Action Figure Nexus had a sale going over the weekend, and I ordered a figure I stupidly passed on buying the one time I saw it: a Justice League Unlimited Superman! Wait, not him; his accessory, the Bottle City of Kandor! It's had multiple versions over the years, including the execrable "War of the Superman" New Krypton one; but I prefer the classic. As seen here! "Let My People Grow!" Written by Len Wein (from a suggestion by Marv Wolfman), art by Curt Swan, inks by Frank Chiaramonte. I read it first in Best of DC Digest #59, but also now have the original (and more scannable!) Superman #338.
Superman harvests a rare element from a distant super-nova, that he thinks may be the final item he needs to complete an enlarging ray, to return Kandor to its rightful size.
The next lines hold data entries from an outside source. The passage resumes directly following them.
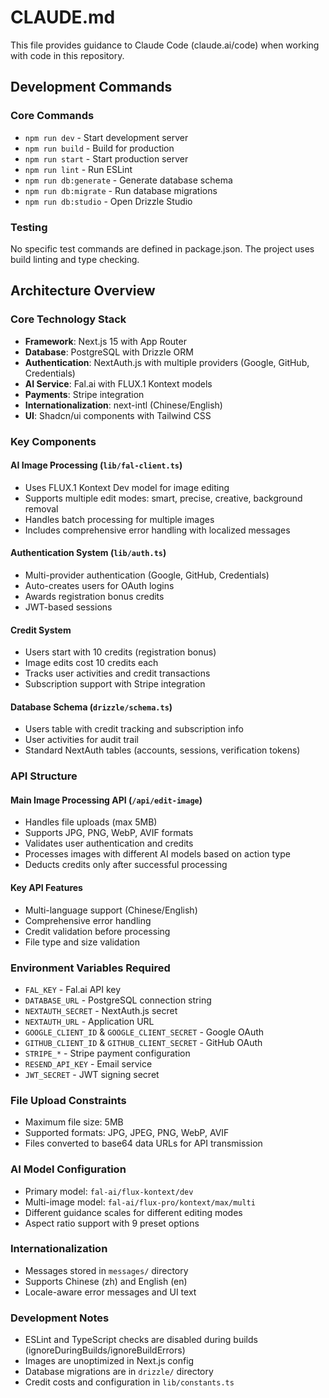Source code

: # CLAUDE.md

This file provides guidance to Claude Code (claude.ai/code) when working with code in this repository.

## Development Commands

### Core Commands
- `npm run dev` - Start development server
- `npm run build` - Build for production
- `npm run start` - Start production server
- `npm run lint` - Run ESLint
- `npm run db:generate` - Generate database schema
- `npm run db:migrate` - Run database migrations
- `npm run db:studio` - Open Drizzle Studio

### Testing
No specific test commands are defined in package.json. The project uses build linting and type checking.

## Architecture Overview

### Core Technology Stack
- **Framework**: Next.js 15 with App Router
- **Database**: PostgreSQL with Drizzle ORM
- **Authentication**: NextAuth.js with multiple providers (Google, GitHub, Credentials)
- **AI Service**: Fal.ai with FLUX.1 Kontext models
- **Payments**: Stripe integration
- **Internationalization**: next-intl (Chinese/English)
- **UI**: Shadcn/ui components with Tailwind CSS

### Key Components

#### AI Image Processing (`lib/fal-client.ts`)
- Uses FLUX.1 Kontext Dev model for image editing
- Supports multiple edit modes: smart, precise, creative, background removal
- Handles batch processing for multiple images
- Includes comprehensive error handling with localized messages

#### Authentication System (`lib/auth.ts`)
- Multi-provider authentication (Google, GitHub, Credentials)
- Auto-creates users for OAuth logins
- Awards registration bonus credits
- JWT-based sessions

#### Credit System
- Users start with 10 credits (registration bonus)
- Image edits cost 10 credits each
- Tracks user activities and credit transactions
- Subscription support with Stripe integration

#### Database Schema (`drizzle/schema.ts`)
- Users table with credit tracking and subscription info
- User activities for audit trail
- Standard NextAuth tables (accounts, sessions, verification tokens)

### API Structure

#### Main Image Processing API (`/api/edit-image`)
- Handles file uploads (max 5MB)
- Supports JPG, PNG, WebP, AVIF formats
- Validates user authentication and credits
- Processes images with different AI models based on action type
- Deducts credits only after successful processing

#### Key API Features
- Multi-language support (Chinese/English)
- Comprehensive error handling
- Credit validation before processing
- File type and size validation

### Environment Variables Required
- `FAL_KEY` - Fal.ai API key
- `DATABASE_URL` - PostgreSQL connection string
- `NEXTAUTH_SECRET` - NextAuth.js secret
- `NEXTAUTH_URL` - Application URL
- `GOOGLE_CLIENT_ID` & `GOOGLE_CLIENT_SECRET` - Google OAuth
- `GITHUB_CLIENT_ID` & `GITHUB_CLIENT_SECRET` - GitHub OAuth
- `STRIPE_*` - Stripe payment configuration
- `RESEND_API_KEY` - Email service
- `JWT_SECRET` - JWT signing secret

### File Upload Constraints
- Maximum file size: 5MB
- Supported formats: JPG, JPEG, PNG, WebP, AVIF
- Files converted to base64 data URLs for API transmission

### AI Model Configuration
- Primary model: `fal-ai/flux-kontext/dev`
- Multi-image model: `fal-ai/flux-pro/kontext/max/multi`
- Different guidance scales for different editing modes
- Aspect ratio support with 9 preset options

### Internationalization
- Messages stored in `messages/` directory
- Supports Chinese (zh) and English (en)
- Locale-aware error messages and UI text

### Development Notes
- ESLint and TypeScript checks are disabled during builds (ignoreDuringBuilds/ignoreBuildErrors)
- Images are unoptimized in Next.js config
- Database migrations are in `drizzle/` directory
- Credit costs and configuration in `lib/constants.ts`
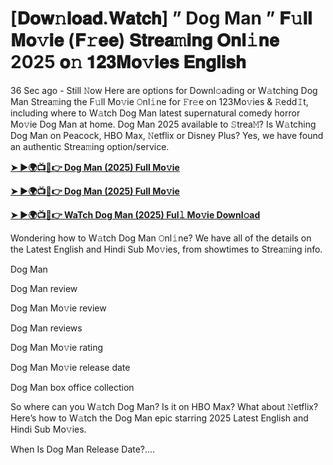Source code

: # [𝐃𝐨𝐰𝚗𝐥𝐨𝐚𝐝.𝐖𝐚𝐭𝐜𝐡] ” Dog Man ” 𝐅𝚞𝐥𝐥 𝐌𝐨𝚟𝐢𝐞 (𝐅𝚛𝐞𝐞) 𝐒𝐭𝐫𝐞𝐚𝚖𝐢𝐧𝐠 𝐎𝐧𝐥𝚒𝐧𝐞 2025 𝐨𝚗 𝟏𝟐𝟑𝐌𝐨𝚟𝐢𝐞𝐬 𝐄𝐧𝐠𝐥𝐢𝐬𝐡

36 Sec ago - Still 𝙽ow Here are options for Downl𝚘ading or W𝚊tching Dog Man Strea𝚖ing the F𝚞ll Mo𝚟ie 𝙾nl𝚒ne for 𝙵r𝚎e on 123Mo𝚟ies & 𝚁edd𝙸t, including where to W𝚊tch Dog Man latest supernatural comedy horror Mo𝚟ie Dog Man at home. Dog Man 2025 available to 𝚂trea𝙼? Is W𝚊tching Dog Man on Peacock, HBO Max, 𝙽etflix or Disney Plus? Yes, we have found an authentic Strea𝚖ing option/service.

<strong><a href="https://t.co/VcK6qOoaYH">➤ ►🌍📺📱👉 Dog Man (2025) Full Mo𝚟ie</a></strong>

<strong><a href="https://t.co/VcK6qOoaYH">➤ ►🌍📺📱👉 Dog Man (2025) Full Mo𝚟ie</a></strong>

<strong><a href="https://t.co/VcK6qOoaYH">➤ ►🌍📺📱👉 WaTch Dog Man (2025) Ful𝚕 Mo𝚟ie Downl𝚘ad</a></strong>

Wondering how to W𝚊tch Dog Man 𝙾nl𝚒ne? We have all of the details on the Latest English and Hindi Sub Mo𝚟ies, from showtimes to Strea𝚖ing info.

Dog Man

Dog Man review

Dog Man Mo𝚟ie review

Dog Man reviews

Dog Man Mo𝚟ie rating

Dog Man Mo𝚟ie release date

Dog Man box office collection

So where can you W𝚊tch Dog Man? Is it on HBO Max? What about 𝙽etflix? Here’s how to W𝚊tch the Dog Man epic starring 2025 Latest English and Hindi Sub Mo𝚟ies.

When Is Dog Man Release Date?....
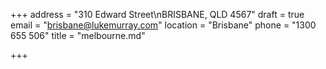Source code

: +++
address = "310 Edward Street\nBRISBANE, QLD 4567"
draft = true
email = "brisbane@lukemurray.com"
location = "Brisbane"
phone = "1300 655 506"
title = "melbourne.md"

+++
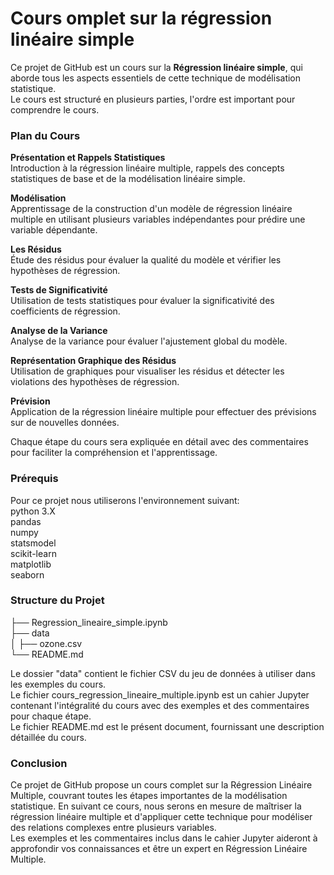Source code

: # Cours omplet sur la régression linéaire simple

Ce projet de GitHub est un cours sur la **Régression linéaire simple**, qui aborde tous les aspects essentiels de cette technique de modélisation statistique.    
Le cours est structuré en plusieurs parties, l'ordre est important pour comprendre le cours.   

### Plan du Cours
**Présentation et Rappels Statistiques**    
Introduction à la régression linéaire multiple, rappels des concepts statistiques de base et de la modélisation linéaire simple.

**Modélisation**    
Apprentissage de la construction d'un modèle de régression linéaire multiple en utilisant plusieurs variables indépendantes pour prédire une variable dépendante.

**Les Résidus**    
Étude des résidus pour évaluer la qualité du modèle et vérifier les hypothèses de régression.

**Tests de Significativité**     
Utilisation de tests statistiques pour évaluer la significativité des coefficients de régression.

**Analyse de la Variance**    
Analyse de la variance pour évaluer l'ajustement global du modèle.

**Représentation Graphique des Résidus**    
Utilisation de graphiques pour visualiser les résidus et détecter les violations des hypothèses de régression.

**Prévision**    
Application de la régression linéaire multiple pour effectuer des prévisions sur de nouvelles données.      

Chaque étape du cours sera expliquée en détail avec des commentaires pour faciliter la compréhension et l'apprentissage.


### Prérequis
Pour ce projet nous utiliserons l'environnement suivant:    
python 3.X    
pandas    
numpy    
statsmodel   
scikit-learn     
matplotlib   
seaborn     

### Structure du Projet

├── Regression_lineaire_simple.ipynb    
├── data    
│   ├── ozone.csv    
└── README.md     

Le dossier "data" contient le fichier CSV du jeu de données à utiliser dans les exemples du cours.     
Le fichier cours_regression_lineaire_multiple.ipynb est un cahier Jupyter contenant l'intégralité du cours avec des exemples et des commentaires pour chaque étape.      
Le fichier README.md est le présent document, fournissant une description détaillée du cours.

### Conclusion
Ce projet de GitHub propose un cours complet sur la Régression Linéaire Multiple, couvrant toutes les étapes importantes de la modélisation statistique. En suivant ce cours, nous serons en mesure de maîtriser la régression linéaire multiple et d'appliquer cette technique pour modéliser des relations complexes entre plusieurs variables.     
Les exemples et les commentaires inclus dans le cahier Jupyter aideront à approfondir vos connaissances et être un expert en Régression Linéaire Multiple.     

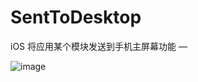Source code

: # SentToDesktop
iOS 将应用某个模块发送到手机主屏幕功能 — 



 ![image](https://github.com/MarkBuster/SentToDesktop/blob/master/sentToDesktop.gif?raw=true)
Most of Kandor seems to be jumping at the idea, with the exception of one nay-sayer who points out the last time they tried it didn't go so well. Superman needs to test it, and while there are Kandorian volunteers, Supes plans to do it himself.
As he explains to Supergirl, while he's captured versions of Brainiac's shrinking ray over the years, the original is still on his saucer. Supes creates a "beeper" to bug Brainiac with a high-frequency signal, and he shows up pretty promptly. Brainiac had a number of super-weapons, but Supes eventually tricks him into using the shrink ray, which just confuses Brainiac, but he'll take it. Before he can shrink Supes further, Supergirl arrives with the enlarging ray, reflecting the shrink ray back, seemingly shrinking Brainiac out of this universe. (I'm not sure he would be seen again until his redesign!)
The enlarging ray works, returning Superman to normal size. Rather than settle on earth (with superpowers) the Kandorians elect to live on a distant planet under a red sun, like their homeworld Krypton. With a two-page spread and a "SKWA-WA-WHOOM!" Kandor is enlarged; and Supergirl is reunited with her parents. (Who...moved there, sometime, I guess?) After she tells them she's not ready to move back in with them; they're interrupted by the sudden collapse of the city, as all of Kandor's buildings, vehicles, and stuff disintegrates. (Everyone's clothes and headbands remain!)

Superman is mortified to realize the enlarging ray did fine on "animate objects," but not inanimate ones. Head scientist Van-Zee tells Supes not to sweat it, though: the Kandorians had been living as basically pets for years at that point, and needed to make their own way again. In that vein, they had unbeknownst to Superman and Supergirl, picked a "phase-world" that would shortly rotate out of that universe; because they didn't want the Supes constantly bailing them out of trouble. Van-Zee slugs the powerless Supes, in order for Supergirl to get him out of there; leaving the Kandorians to their future. That I don't think was ever seen again, so maybe it didn't go over so well...

I've probably looked at Kandor any number of times over the years, but man, there seems like a lot of room in that bottle. Like there's more atmosphere than I remember, but that probably makes sense. As much as a shrunken city can, anyway.